Future society will find means and ways to stop this waste. What is done to-day in this direction is mere patchwork, and utterly inadequate. As an illustration of what could be done to-day, may be cited the canalization and the laying out of vast fields in the capital of the Empire, on whose value, however, experts are of divided opinion. Socialist society will solve the question more easily, due, in a great measure, to the fact that large cities will gradually cease to exist, and population will decentralize.

No one will regard our modern rise of metropoles as a healthy phenomenon. The modern system of manufacture and production in general, steadily draws large masses of the population to the large cities.204 There is the seat of manufacture and commerce; there the avenues of communication converge; there the owners of large wealth have their headquarters, the central authorities, the military staffs, the higher tribunals. There large institutions rear their heads – the academies of art, large pleasure resorts, exhibitions, museums, theaters, concert halls, etc. Hundreds are drawn thither by their professions, thousands by pleasure, and many more thousands by the hope of easier work and an agreeable life.

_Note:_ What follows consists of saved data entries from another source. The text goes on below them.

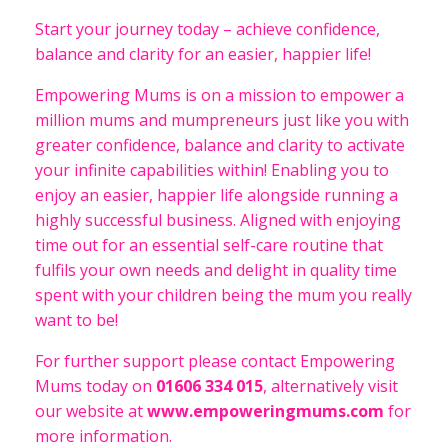
Start your journey today – achieve confidence,
balance and clarity for an easier, happier life!
Empowering Mums is on a mission to empower a
million mums and mumpreneurs just like you with
greater confidence, balance and clarity to activate
your infinite capabilities within! Enabling you to
enjoy an easier, happier life alongside running a
highly successful business. Aligned with enjoying
time out for an essential self-care routine that
fulfils your own needs and delight in quality time
spent with your children being the mum you really
want to be!
For further support please contact Empowering
Mums today on
01606 334 015
, alternatively visit
our website at
www.empoweringmums.com
for
more information.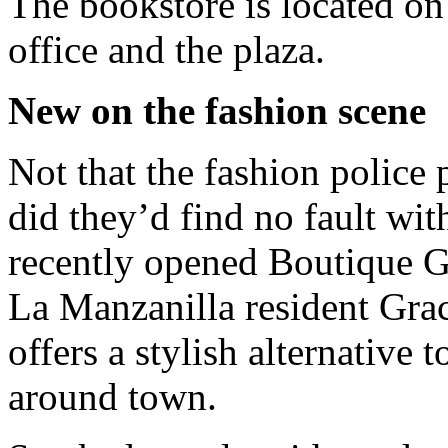
The bookstore is located on
office and the plaza.
New on the fashion scene
Not that the fashion police 
did they’d find no fault with
recently opened Boutique G
La Manzanilla resident Grac
offers a stylish alternative 
around town.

But, speaking figuratively, the rise of metropolitan cities makes the impression of a person whose girth gains steadily in size, while his legs as steadily become thinner, and finally will be unable to carry the burden. All around, in the immediate vicinity of the cities, the villages also assume a city aspect, in which the proletariat is heaped up in large masses. The municipalities, generally out of funds, are forced to lay on taxes to the utmost, and still remain unable to meet the demand made upon them. When finally they have grown up to the large city and it up to them, they rush into and are absorbed by it, as happens with planets that have swung too close to the sun. But the fact does not improve the conditions of life. On the contrary, they grow worse through the crowding of people in already overcrowded spaces. These gatherings of masses – inevitable under modern development, and, to a certain extent, the raisers of revolutionary centers, – will have fulfilled their mission in Socialist society. Their gradual dissolution then becomes necessary: the current will then run the other way: population will migrate from the cities to the country: it will there raise new municipalities corresponding with the altered conditions, and they will join their industrial with their agricultural activities.

So soon as – due to the complete remodeling and equipment of the means of communication and transportation, and of the productive establishments, etc., etc. – the city populations will be enabled to transfer to the country all their acquired habits of culture, to find there their museums, theaters, concert halls, reading rooms, libraries, etc. – just so soon will the migration thither set in. Life will then enjoy all the comforts of large cities, without their disadvantages. The population will be housed more comfortably and sanitarily. The rural population will join in manufacturing, the manufacturing population in agricultural pursuits, – a change of occupation enjoyed to-day by but few, and then often under conditions of excessive exertion.